Electric vehicles are gaining in popularity around the world at breathtaking pace, but stagnating in Australia. While the proportion of EVs in European vehicle sales went from 3.3% in 2019 to 10.2% last year, Australia saw a modest increase from 0.6% to 0.75% in the same period. Most European countries actively encourage EV adoption. In contrast, our government’s latest effort uses dodgy modelling to push consumers towards hybrid vehicles. All this while Taylor’s department acknowledges that vehicle emissions will, at best, flatline over the decade.
Truth is, the government could save itself a lot of hassle by simply reading the
report of the select committee on electric vehicles, released in January 2019. Chaired by former independent senator for South Australia Tim Storer, the committee recommended we introduce more stringent vehicle emissions standards, a move which Taylor’s own department found would decrease emissions and save consumers money.
Storer went further and recommended budget-neutral reform of vehicle taxation arrangements to gently nudge drivers towards EVs.
Australia imposes a luxury car tax (LCT) amounting to 33% of the vehicle purchase price in excess of $68,740. Due to what would appear to be sloppy drafting, the threshold increases with the general consumer price index, rather than motor vehicle CPI which has actually fallen over the last decade. Storer suggested we reset the threshold to the 2009-10 level of $57,180 and index it appropriately.
Our arcane LCT has a different threshold for “fuel efficient” vehicles. While this has been indexed at the appropriate index, the definition of fuel efficiency needs a tune-up. Whereas seven litres per 100km was “pretty good” a decade ago, it’s far from impressive now. Storer suggested we change the definition to a thrifty 4L/100km – achievable by the best hybrids and all electric vehicles.
The Parliamentary Budgetary Office
analysed Storer’s tweaks and determined that it would generate $5.77bn savings out to the end of the decade. Storer suggested that we use those funds to slash tariffs and taxes on EVs until 2025, mandate that 50% of new government vehicles be EVs by 2025, co-fund EV charging infrastructure and stimulate local EV manufacturing.
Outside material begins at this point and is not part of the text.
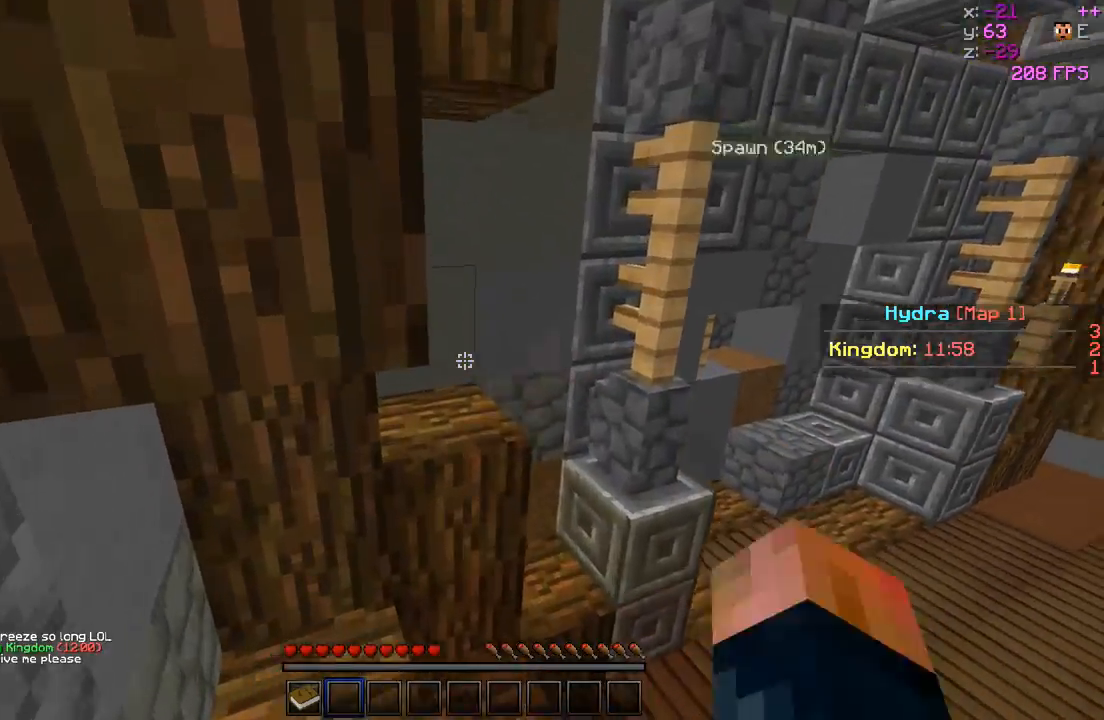
{"keys": ["a", "w"], "events": [[50, "d", "down"], [417, "d", "up"]]}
Without spending a single additional dollar from the budget nor placing any burden on Australians who are priced out of the new mid-range and premium car markets, Storer’s plan would significantly grow the demand for EVs and send a much-needed signal to manufacturers that Australia was a viable market.
Not only would Australian consumers have more choice, and find cleaner alternatives more affordable, but the early government demand for EVs would lead to a steady stream of second-hand EVs within a few short years.
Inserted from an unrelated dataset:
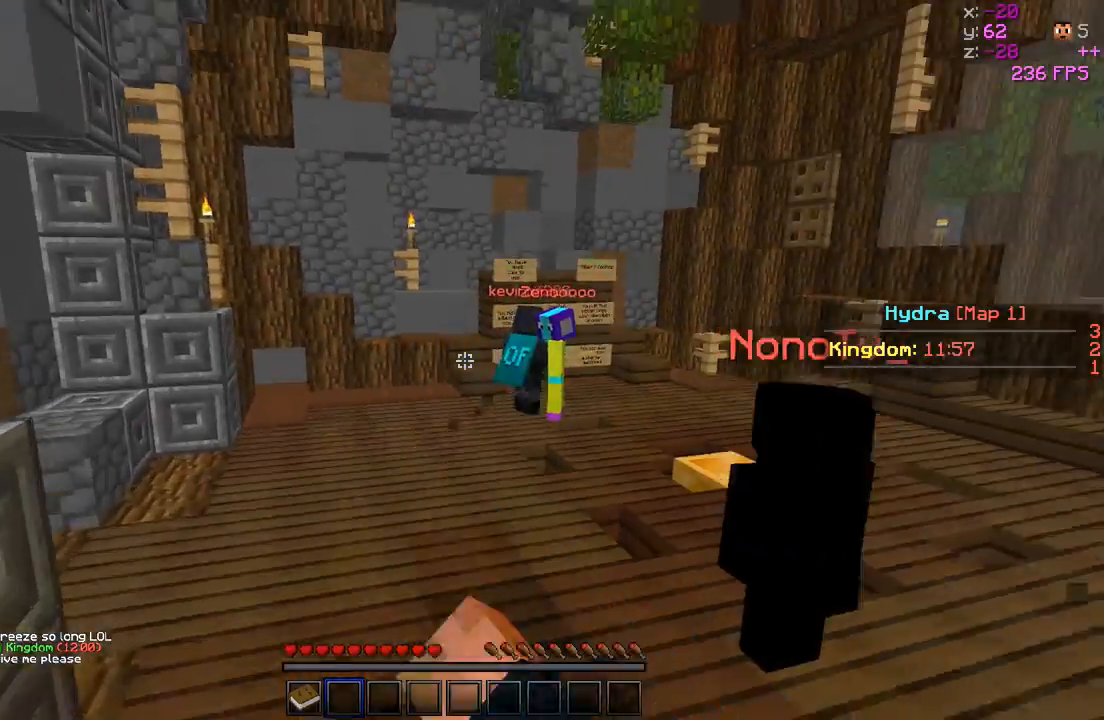
{"keys": ["w"], "events": [[450, "a", "up"]]}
In 2019 the ACT government committed to transitioning their own vehicle fleet. By the middle of this year 50% of their 600 passenger vehicle fleet will be fully electric. Like all fleet operators, the government focuses on the total cost of ownership (TCO) over the life of the vehicle – the purchase price, electricity for charging and servicing.
The territory government claims that the running cost is half that of a conventional car and maintenance has proven to be 80% lower. By tweaking their leases, now four years up from three previously, the territory is achieving a lower TCO with fully electric vehicles.
For individuals, the economics are close, but not quite there. According to the RACV, the TCO for a Toyota Corolla works out to be 57 cents per kilometre. Using the same methodology, the MG ZS, a fully electric SUV, works out to be 60 cents per kilometre – a small gap that can be reduced further if owners can charge from their own solar panels.
Just as vehicles now have standard efficiency labels, allowing users to compare fuel consumption and emissions, perhaps we could help prospective car purchasers by including the total cost of ownership on the label? A simple initiative that would cost next to nothing.
Yet TCO means little for most car purchasers, for whom the upfront cost difference is insurmountable. The ACT is addressing that head-on by providing $15,000 interest-free loans on new electric vehicle purchases and waiving vehicle registration charges for now.
The FFS is a curious document. A late 2020 draft recommended the development of standards to make new apartment and office buildings ready for electric charging, an excellent idea to future-proof our buildings and help provide consumers with more choice for generations to come.
Oddly, this recommendation was dropped from the final document. It’s easy to get the sense that Taylor wants to steer Australians away from electric vehicles to a future based on fossil fuels, not “green” electrons.
Yet the major car markets and marques are sending a clear signal that the future is clean and electric.
Angus, dump your policy, FFS, and take up the budget-neutral plan to deliver more and better choices to Australian drivers.